Think about if you had a soda vending machine. There's only one soda machine and it's a shared resource. You have one thread that's a vendor (producer) who is responsible for keeping the machine stocked and N threads that are buyers (consumers) who want to get sodas out of the machine. The number of sodas in the machine is the integer value that will drive our semaphore.

Every buyer (consumer) thread that comes to the soda machine calls the semaphore down() method to take a soda. This will grab a soda from the machine and decrement the count of available sodas by 1. If there are sodas available, the code will just keep running past the down() statement without a problem. If no sodas are available, the thread will sleep here waiting to be notified of when soda is made available again (when there are more sodas in the machine).

The vendor (producer) thread would essentially be waiting for the soda machine to be empty. The vendor gets notified when the last soda is taken from the machine (and one or more consumers are potentially waiting to get sodas out). The vendor would restock the soda machine with the semaphore up() method, the available number of sodas would be incremented each time and thereby the waiting consumer threads would get notified that more soda is available.

The wait() and signal() methods of a synchronization variable tend to be hidden within the down() and up() operations of the semaphore.

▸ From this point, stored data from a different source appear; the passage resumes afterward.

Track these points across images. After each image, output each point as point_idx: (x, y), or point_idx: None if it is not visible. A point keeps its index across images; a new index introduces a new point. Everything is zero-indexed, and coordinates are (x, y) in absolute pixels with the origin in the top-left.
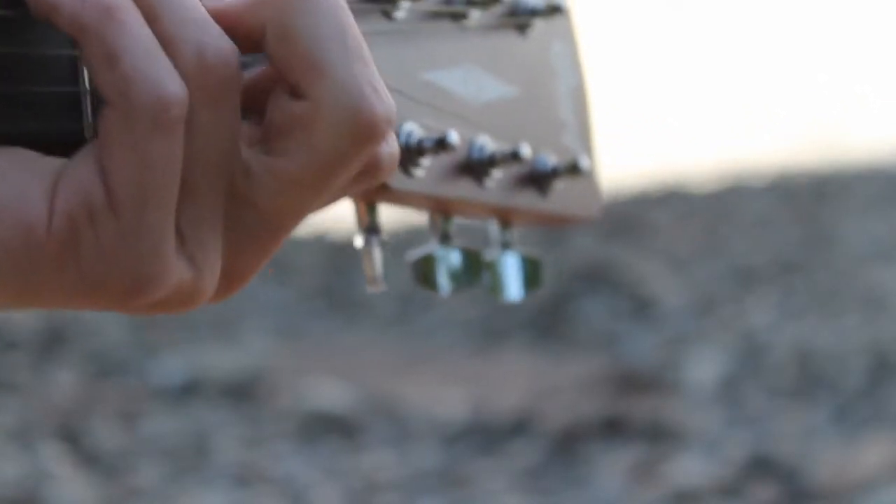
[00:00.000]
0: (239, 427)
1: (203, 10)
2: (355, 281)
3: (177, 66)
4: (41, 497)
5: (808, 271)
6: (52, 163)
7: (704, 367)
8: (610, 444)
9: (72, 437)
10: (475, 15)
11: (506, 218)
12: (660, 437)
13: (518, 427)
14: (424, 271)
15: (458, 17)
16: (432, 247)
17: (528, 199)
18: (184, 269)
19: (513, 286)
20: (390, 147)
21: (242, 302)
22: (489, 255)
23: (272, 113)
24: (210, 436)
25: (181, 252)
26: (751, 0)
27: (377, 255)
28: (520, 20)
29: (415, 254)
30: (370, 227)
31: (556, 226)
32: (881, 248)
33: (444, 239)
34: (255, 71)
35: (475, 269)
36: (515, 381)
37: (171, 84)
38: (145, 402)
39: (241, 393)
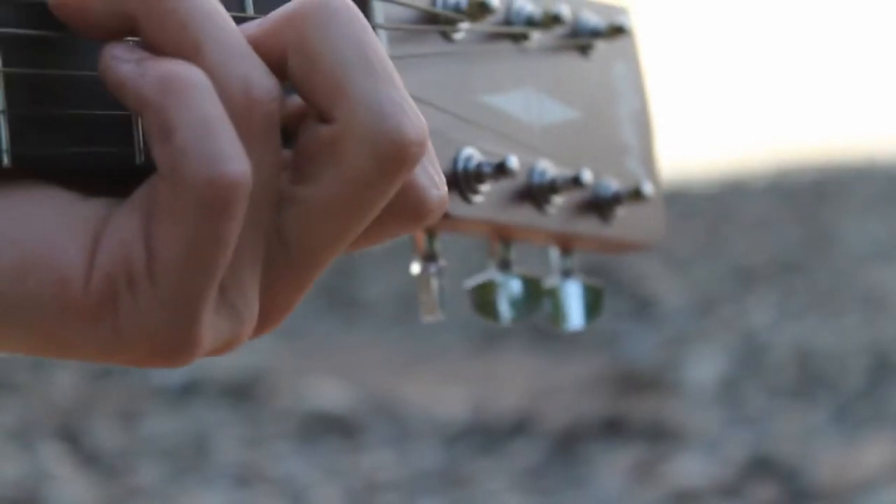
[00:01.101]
0: (239, 427)
1: (245, 42)
2: (355, 281)
3: (222, 100)
4: (41, 497)
5: (808, 271)
6: (93, 208)
7: (704, 367)
8: (610, 444)
9: (72, 437)
10: (536, 36)
11: (567, 245)
12: (660, 437)
13: (518, 427)
14: (483, 299)
15: (518, 38)
16: (491, 273)
17: (589, 226)
18: (223, 324)
19: (574, 314)
20: (439, 189)
21: None
22: (549, 282)
23: (301, 139)
24: (210, 436)
25: (222, 306)
26: (752, 0)
27: (434, 283)
28: (581, 41)
29: (473, 280)
30: (428, 255)
31: (618, 253)
32: (881, 248)
33: (504, 266)
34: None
35: (535, 296)
36: (515, 381)
37: (231, 163)
38: (145, 402)
39: (241, 393)
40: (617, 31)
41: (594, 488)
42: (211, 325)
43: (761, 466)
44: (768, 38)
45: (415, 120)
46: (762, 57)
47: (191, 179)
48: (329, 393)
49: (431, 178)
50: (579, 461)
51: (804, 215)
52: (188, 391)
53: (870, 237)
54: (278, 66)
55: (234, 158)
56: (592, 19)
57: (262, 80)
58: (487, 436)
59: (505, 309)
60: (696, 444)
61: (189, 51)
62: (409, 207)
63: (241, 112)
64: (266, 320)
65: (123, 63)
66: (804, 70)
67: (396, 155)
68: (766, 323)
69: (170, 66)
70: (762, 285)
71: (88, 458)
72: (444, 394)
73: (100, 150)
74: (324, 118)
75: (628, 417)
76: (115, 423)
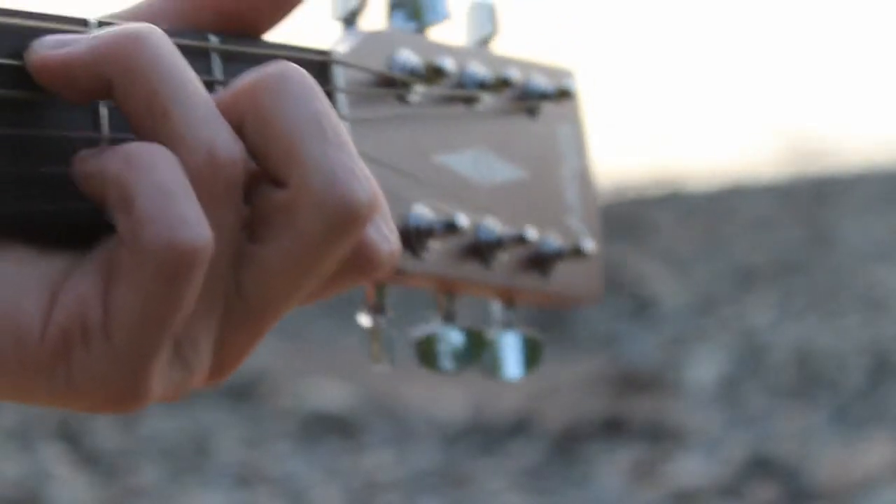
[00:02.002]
0: (239, 427)
1: (214, 107)
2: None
3: (186, 166)
4: (41, 497)
5: (808, 271)
6: (53, 264)
7: (704, 367)
8: (610, 444)
9: (72, 437)
10: (486, 99)
11: (509, 298)
12: (660, 437)
13: (518, 427)
14: (426, 351)
15: (470, 101)
16: (435, 326)
17: (531, 281)
18: (174, 376)
19: (511, 365)
20: (390, 245)
21: None
22: (490, 333)
23: (257, 201)
24: (210, 436)
25: (174, 361)
26: (751, 1)
27: (383, 335)
28: (529, 104)
29: (418, 333)
30: (377, 307)
31: (557, 307)
32: (881, 248)
33: (448, 318)
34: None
35: (477, 348)
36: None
37: (191, 230)
38: None
39: (242, 393)
40: (564, 94)
41: (594, 488)
42: (161, 377)
43: (761, 466)
44: (769, 38)
45: (365, 184)
46: (762, 57)
47: (150, 246)
48: (329, 393)
49: (383, 234)
50: (579, 461)
51: (804, 215)
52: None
53: (870, 237)
54: (237, 132)
55: (194, 225)
56: (541, 83)
57: (226, 145)
58: (487, 436)
59: (446, 361)
60: (696, 444)
61: (158, 115)
62: (361, 263)
63: (205, 176)
64: (220, 369)
65: (89, 158)
66: (804, 70)
67: (347, 218)
68: (766, 323)
69: (131, 145)
70: (762, 285)
71: (88, 458)
72: (444, 394)
73: (71, 206)
74: (278, 182)
75: (628, 417)
76: (115, 423)
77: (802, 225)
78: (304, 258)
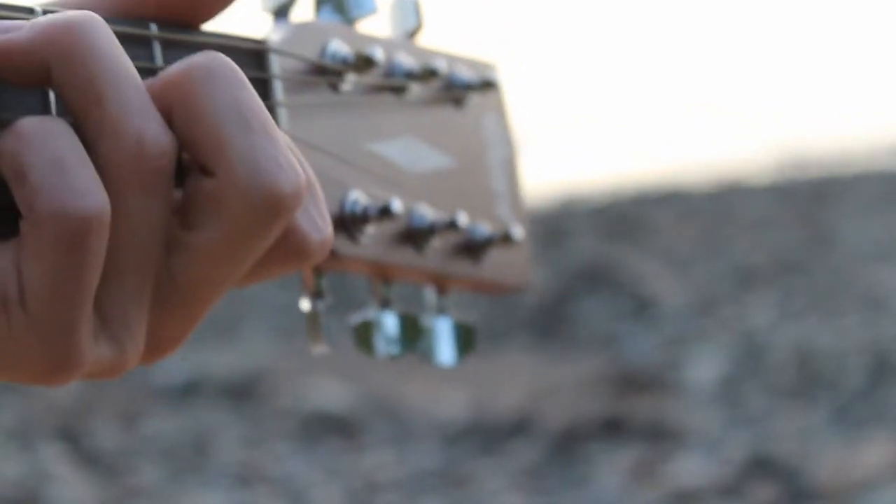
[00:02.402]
0: (239, 427)
1: (147, 97)
2: (355, 281)
3: (115, 152)
4: (41, 497)
5: (808, 271)
6: None
7: (704, 367)
8: (610, 444)
9: (72, 437)
10: (415, 88)
11: (442, 284)
12: (660, 437)
13: (518, 427)
14: (363, 336)
15: (398, 90)
16: (371, 312)
17: (463, 267)
18: (104, 350)
19: (445, 351)
20: (320, 233)
21: (243, 302)
22: (425, 320)
23: (187, 189)
24: (210, 436)
25: (102, 333)
26: (752, 0)
27: (322, 319)
28: (456, 94)
29: (354, 319)
30: (316, 292)
31: (489, 293)
32: (881, 248)
33: (384, 304)
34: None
35: (412, 333)
36: (515, 381)
37: (84, 198)
38: (145, 402)
39: (242, 393)
40: (487, 85)
41: (594, 488)
42: (89, 351)
43: (761, 466)
44: (769, 38)
45: (290, 173)
46: (762, 56)
47: (45, 215)
48: (329, 393)
49: (314, 221)
50: (579, 461)
51: (804, 215)
52: (188, 391)
53: (870, 237)
54: (167, 120)
55: (87, 192)
56: (466, 74)
57: (155, 136)
58: (487, 436)
59: (382, 346)
60: (696, 444)
61: (92, 102)
62: (291, 250)
63: (134, 165)
64: (157, 349)
65: None
66: (805, 70)
67: (272, 207)
68: (766, 323)
69: (24, 119)
70: (762, 285)
71: (88, 458)
72: (444, 394)
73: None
74: (206, 171)
75: (628, 417)
76: (115, 423)
77: (802, 225)
78: (231, 246)
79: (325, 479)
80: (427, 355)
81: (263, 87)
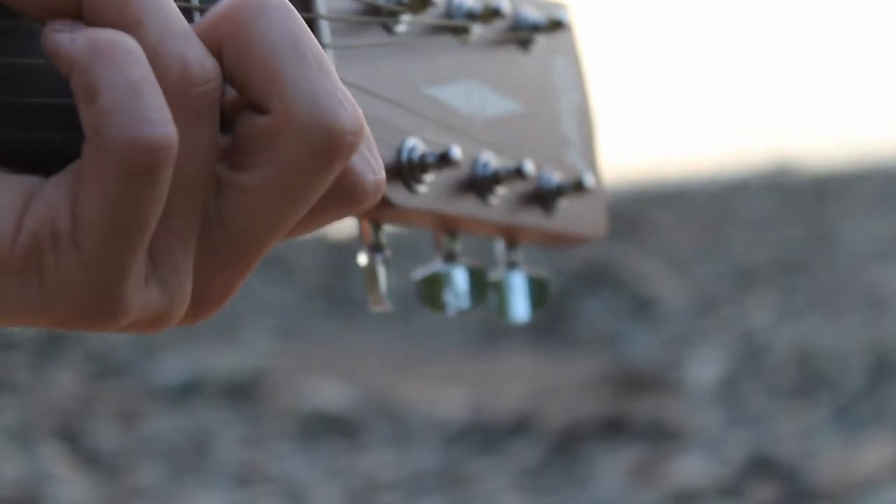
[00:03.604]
0: (239, 427)
1: (186, 24)
2: (355, 281)
3: (158, 78)
4: (41, 497)
5: (808, 271)
6: (28, 179)
7: (704, 367)
8: (610, 444)
9: (72, 437)
10: (477, 30)
11: (511, 236)
12: (660, 437)
13: (518, 427)
14: (430, 291)
15: (459, 31)
16: (437, 266)
17: (533, 218)
18: (153, 296)
19: (519, 306)
20: (375, 174)
21: (243, 302)
22: (495, 274)
23: (239, 128)
24: (210, 436)
25: (151, 278)
26: (753, 0)
27: (381, 273)
28: (522, 36)
29: (419, 273)
30: (374, 246)
31: (562, 245)
32: (881, 248)
33: (449, 257)
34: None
35: (481, 288)
36: (515, 381)
37: (155, 127)
38: (145, 402)
39: (241, 393)
40: (556, 25)
41: (594, 488)
42: (138, 294)
43: (761, 466)
44: (769, 38)
45: (350, 109)
46: (762, 56)
47: (113, 141)
48: (329, 393)
49: (368, 162)
50: (579, 461)
51: (804, 215)
52: (188, 391)
53: (870, 237)
54: (216, 58)
55: (158, 123)
56: (532, 14)
57: (200, 60)
58: (487, 436)
59: (451, 300)
60: (697, 444)
61: (130, 28)
62: (345, 192)
63: (177, 90)
64: (203, 304)
65: (60, 32)
66: (805, 70)
67: (332, 144)
68: (766, 323)
69: (100, 31)
70: (762, 285)
71: (88, 458)
72: (444, 394)
73: (45, 137)
74: (260, 109)
75: (628, 417)
76: (115, 423)
77: (802, 225)
78: (289, 185)
79: (325, 479)
80: (500, 310)
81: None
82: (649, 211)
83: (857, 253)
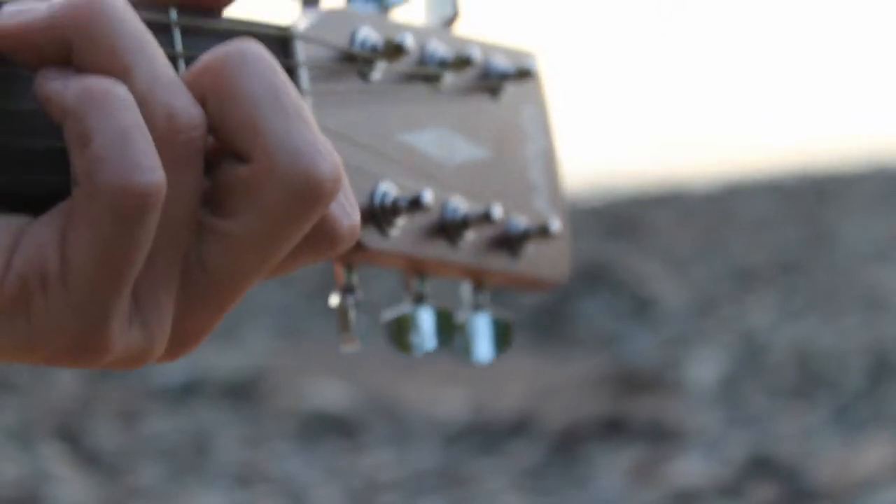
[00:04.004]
0: (239, 427)
1: (173, 72)
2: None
3: (147, 125)
4: (41, 497)
5: (808, 271)
6: (16, 220)
7: (704, 367)
8: (610, 444)
9: (72, 437)
10: (448, 78)
11: (478, 279)
12: (660, 437)
13: (518, 427)
14: (398, 332)
15: (431, 79)
16: (406, 307)
17: (500, 262)
18: (135, 336)
19: (483, 348)
20: (350, 219)
21: (243, 302)
22: (462, 315)
23: (220, 175)
24: (210, 436)
25: (135, 318)
26: (752, 0)
27: (353, 314)
28: (491, 84)
29: (388, 314)
30: (346, 287)
31: (526, 289)
32: (881, 248)
33: (418, 299)
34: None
35: (447, 330)
36: (515, 381)
37: (145, 173)
38: (145, 402)
39: (241, 393)
40: (525, 74)
41: (594, 488)
42: (121, 334)
43: (761, 466)
44: (768, 38)
45: (329, 158)
46: (762, 57)
47: (105, 186)
48: (329, 393)
49: (344, 208)
50: (579, 461)
51: (804, 215)
52: (188, 391)
53: (870, 237)
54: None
55: (148, 169)
56: (502, 63)
57: (186, 108)
58: (487, 436)
59: (418, 342)
60: (696, 444)
61: (119, 75)
62: (322, 237)
63: (163, 137)
64: (181, 343)
65: (52, 80)
66: (804, 70)
67: (312, 193)
68: (766, 323)
69: (93, 78)
70: (762, 285)
71: (88, 458)
72: (444, 394)
73: (35, 179)
74: (241, 158)
75: (628, 417)
76: (115, 423)
77: (802, 225)
78: (269, 232)
79: (325, 479)
80: (464, 352)
81: (288, 75)
82: (649, 211)
83: (857, 253)
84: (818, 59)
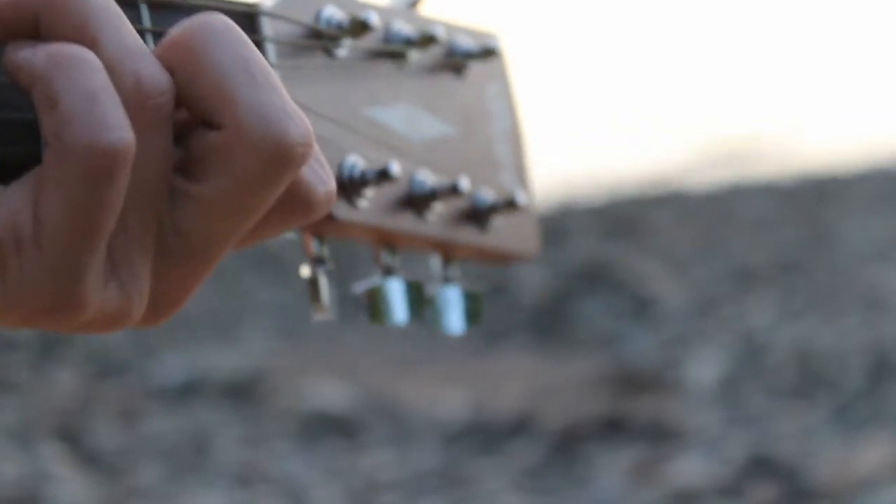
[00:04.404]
0: (239, 427)
1: (140, 41)
2: (355, 281)
3: (116, 92)
4: (41, 497)
5: (808, 271)
6: None
7: (704, 367)
8: (610, 444)
9: (72, 437)
10: (414, 56)
11: (447, 252)
12: (660, 436)
13: (518, 427)
14: (370, 304)
15: (397, 56)
16: (376, 280)
17: (468, 234)
18: (111, 295)
19: (453, 320)
20: (326, 185)
21: (242, 302)
22: (432, 289)
23: (191, 143)
24: (210, 436)
25: (110, 278)
26: (751, 0)
27: (324, 285)
28: (456, 62)
29: (359, 286)
30: (317, 259)
31: (495, 263)
32: (881, 248)
33: (388, 271)
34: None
35: (419, 301)
36: (515, 381)
37: (113, 132)
38: (145, 402)
39: (241, 393)
40: (489, 53)
41: (594, 488)
42: (97, 293)
43: (761, 466)
44: (768, 38)
45: (298, 122)
46: (762, 57)
47: (73, 146)
48: (329, 393)
49: (318, 174)
50: (579, 461)
51: (804, 215)
52: (188, 391)
53: (870, 237)
54: None
55: (116, 127)
56: (466, 42)
57: (153, 74)
58: (487, 436)
59: (390, 313)
60: (697, 444)
61: (87, 46)
62: (297, 203)
63: (132, 103)
64: (160, 307)
65: (21, 49)
66: (804, 70)
67: (283, 156)
68: (766, 323)
69: (60, 44)
70: (762, 285)
71: (88, 458)
72: (444, 394)
73: (7, 150)
74: (211, 126)
75: (628, 417)
76: (115, 423)
77: (802, 225)
78: (241, 196)
79: (325, 479)
80: (435, 324)
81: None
82: (649, 211)
83: (857, 253)
84: (818, 59)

Certainly there's overlap between the two choices. There are many scenarios where a semaphore or a condition variable (or set of condition variables) could both serve your purposes. Both semaphores and condition variables are associated with a lock object that they use to maintain mutual exclusion, but then they provide extra functionality on top of the lock for synchronizing thread execution. It's mostly up to you to figure out which one makes the most sense for your situation.

That's not necessarily the most technical description, but that's how it makes sense in my head.


Let's reveal what's under the hood.

Conditional variable is essentially a wait-queue, that supports blocking-wait and wakeup operations, i.e. you can put a thread into the wait-queue and set its state to BLOCK, and get a thread out from it and set its state to READY.

Note that to use a conditional variable, two other elements are needed:

  • a condition (typically implemented by checking a flag or a counter)
  • a mutex that protects the condition

The protocol then becomes,

  1. acquire mutex
  2. check condition
  3. block and release mutex if condition is true, else release mutex

Semaphore is essentially a counter + a mutex + a wait queue. And it can be used as it is without external dependencies. You can use it either as a mutex or as a conditional variable.

Therefore, semaphore can be treated as a more sophisticated structure than conditional variable, while the latter is more lightweight and flexible.